Her final question above is a good one and something those calling for the church to be more loving toward homosexually-tempted Christians need to consider. And then a little ahead,

So in the phrase "gay Christian," the noun Christian is changed by using a word whose sexual expression affirms behavior that stands apart from God's commands. In this way, it is different from a linguistic place keeper that identifies cultural affiliations (like Italian American, for example). "Gay Christian" differs from Italian American because God does not condemn national origin as sin, but he has much to say about sex apart from the covenant of marriage, personal identity apart from Christ's exclusive claim, and self-representation that hijacks the appearance of sinful behavior and calls it grace. The word gay is only extricable from the sexual practice of homosexuality if you believe that sexual orientation is a morally neutral road map of humanity, and if it is a true measure of a man. Sexual orientation is no such animal.

It is not that adjectives can never modify the noun Christian, but they should do so in ways that neither create gratuitous factions nor violate God's call that redeemed people identify themselves according to their new nature in Christ.
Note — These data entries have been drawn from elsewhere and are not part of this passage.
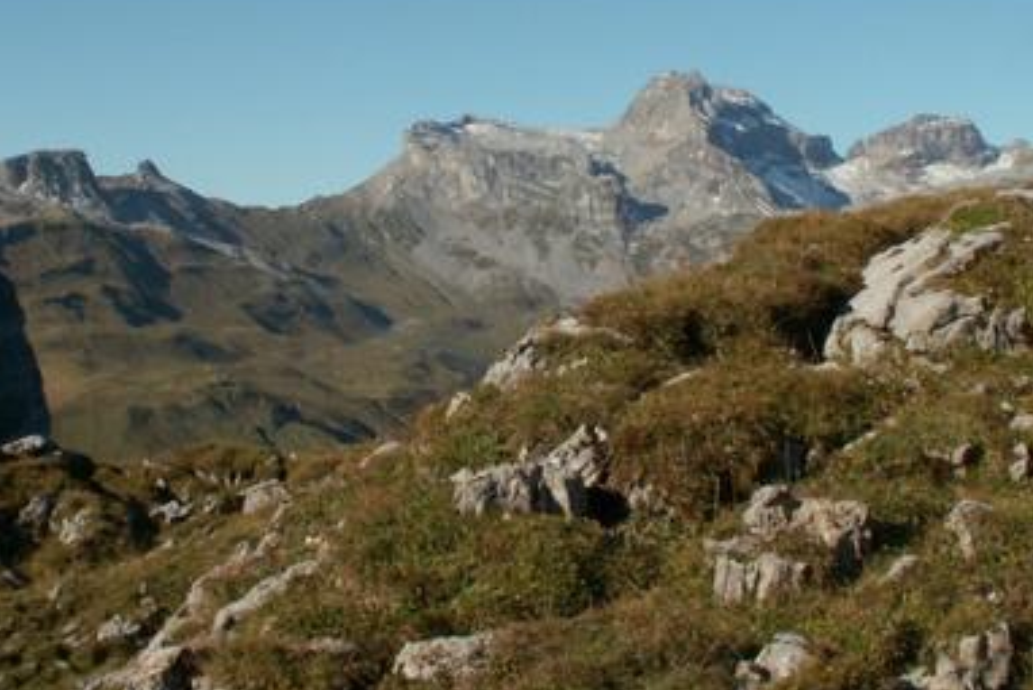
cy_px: 176
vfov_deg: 22.1
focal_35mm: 61
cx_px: 473
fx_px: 1751
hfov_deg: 32.9
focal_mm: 5.86
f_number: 8
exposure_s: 1/160
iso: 50
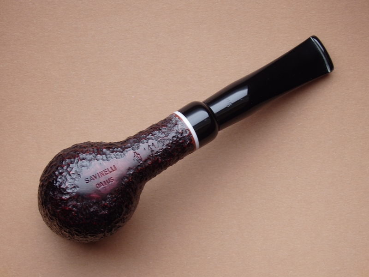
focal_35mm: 60
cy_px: 138
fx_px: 640
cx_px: 184
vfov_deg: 24.4
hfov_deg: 32.2
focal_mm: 10.8
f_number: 4.2
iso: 125
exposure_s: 1/25
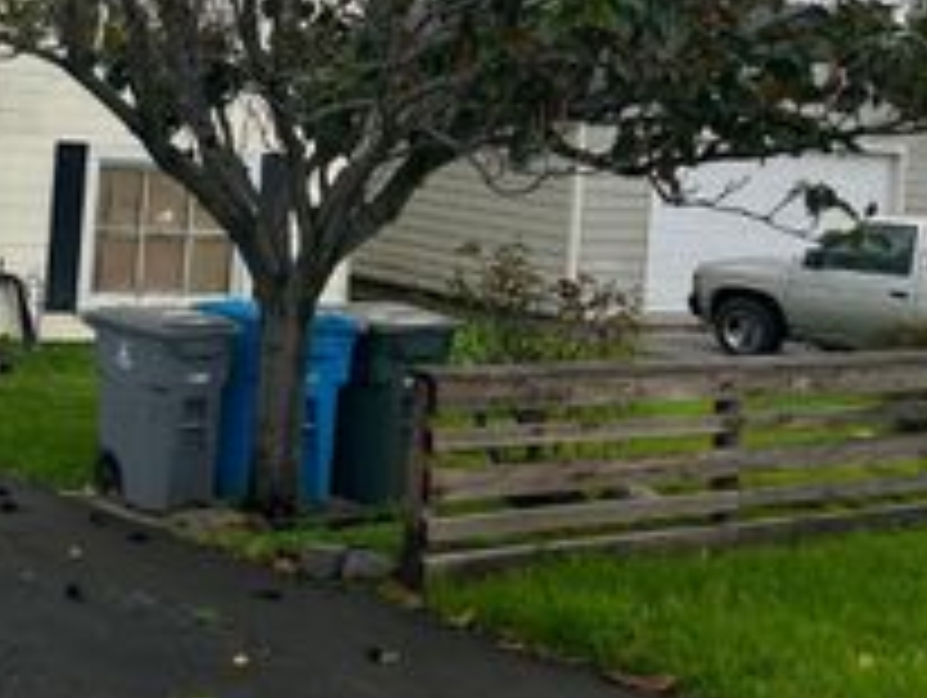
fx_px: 1689
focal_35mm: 63
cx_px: -117
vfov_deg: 22.5
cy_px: 7
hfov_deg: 27.8
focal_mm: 5.7
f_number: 1.5
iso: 50
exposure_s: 1/1311
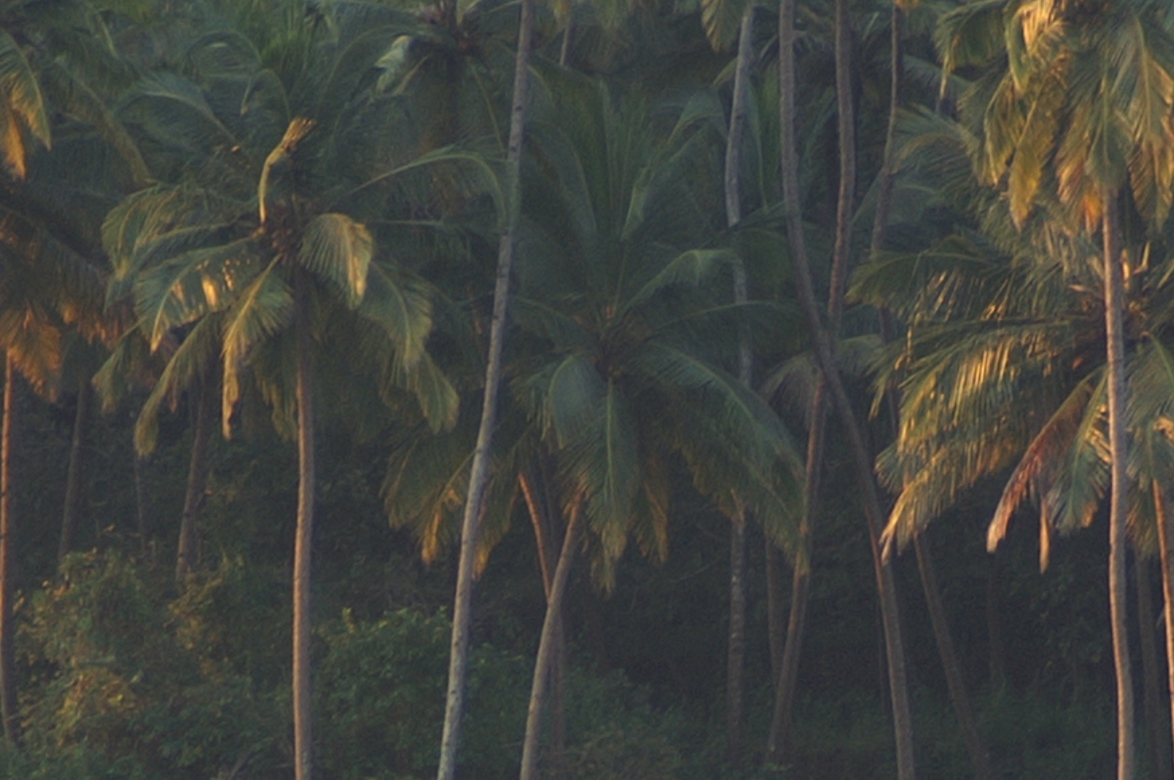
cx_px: 1245
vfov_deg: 2.5
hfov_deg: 3.8
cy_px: 472
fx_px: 17679
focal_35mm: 543
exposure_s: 1/80
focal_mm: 105
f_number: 4.5
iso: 100
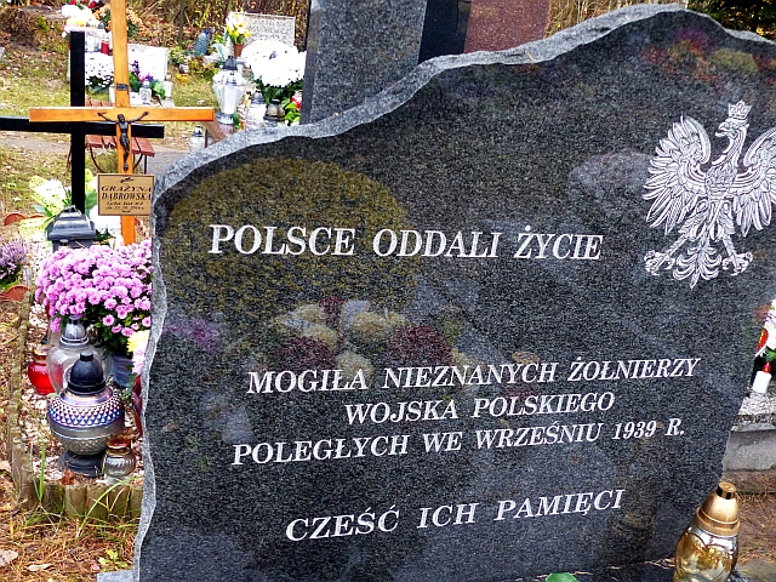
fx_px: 897
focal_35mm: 40
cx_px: 388
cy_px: 291
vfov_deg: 36.0
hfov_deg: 46.8
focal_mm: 7.1
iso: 400
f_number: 2.8
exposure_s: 1/60
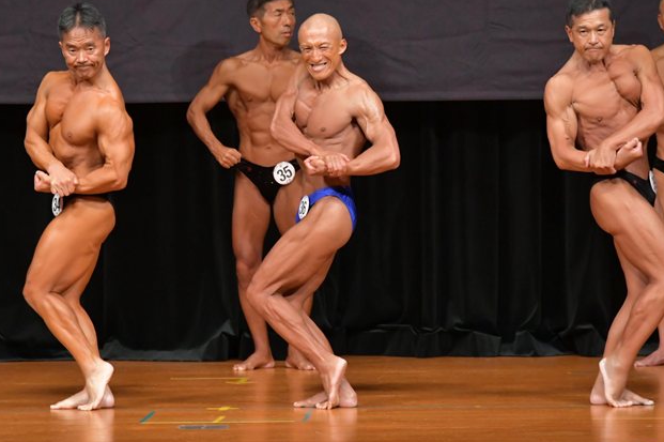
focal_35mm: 337
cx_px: 353
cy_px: 215
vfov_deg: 4.1
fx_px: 6211
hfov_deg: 6.1
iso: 5000
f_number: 5.6
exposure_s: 1/400
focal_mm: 180
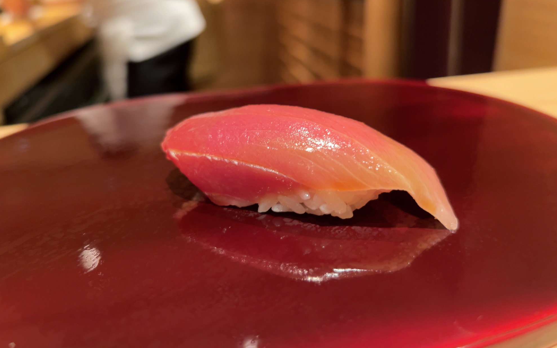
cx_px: 278
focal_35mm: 28
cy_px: 151
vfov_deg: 44.4
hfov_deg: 66.5
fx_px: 425
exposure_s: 1/50
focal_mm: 5.7
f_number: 1.5
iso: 400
New nature does not necessarily mean new feelings (although it may). "New creature" is a term that beckons God's people to grow in Christlikeness, to grow in sanctification, but we do harm to the call of Christ when we presume that opposite-sex desires should replace same-sex desires as the exclusive proof of real sanctification. "New creature in Christ" means that we have a new mind that governs the old feelings and a new hope that we are part of Christ's body.

And this,

Words matter. Self-representation matters. And identity in Christ bleeds union in Christ and communion of the saints. This blood is truly life-giving. And the term "gay Christian" has great potential to mislead people, even as those who use it are seeking clarity, honesty, and transparency.

And also, 

...making an identity out of sin patterns is itself a sin, as it deadens the conscience by defending the flesh instead of disciplining the conscience for godliness.

Amen. And one more,

As all Christians attempt to discern matters of sin and grace and work together to give God glory in all of the details of our lives, I fear that our current language (i.e., sexual orientation, mixed-orientation marriage, gay Christian) is creating its own Tower of Babel in our churches. God created men and women so that we would enjoy him forever (eternally) and so that we would give him glory (on earth and in heaven). But when we even unwittingly create subcategories of Christians based in patterns of sexual sin, we are in effect taking aim at the very God who will safely hedge us in as we feel lost in the depth of the sea, as Psalm 139 outlines.

The church in Corinth had some in her who loved homosexual sin (1 Cor. 6:9-11), yet when they repented of their sin and were united to Christ by faith they received a new and permanent identity: "Therefore if anyone is in Christ, he is a new creature; the old things passed away; behold, new things have come" (2 Cor. 5:17). We should abandon all of those adjectives before "Christian." Their use is causing many to stumble.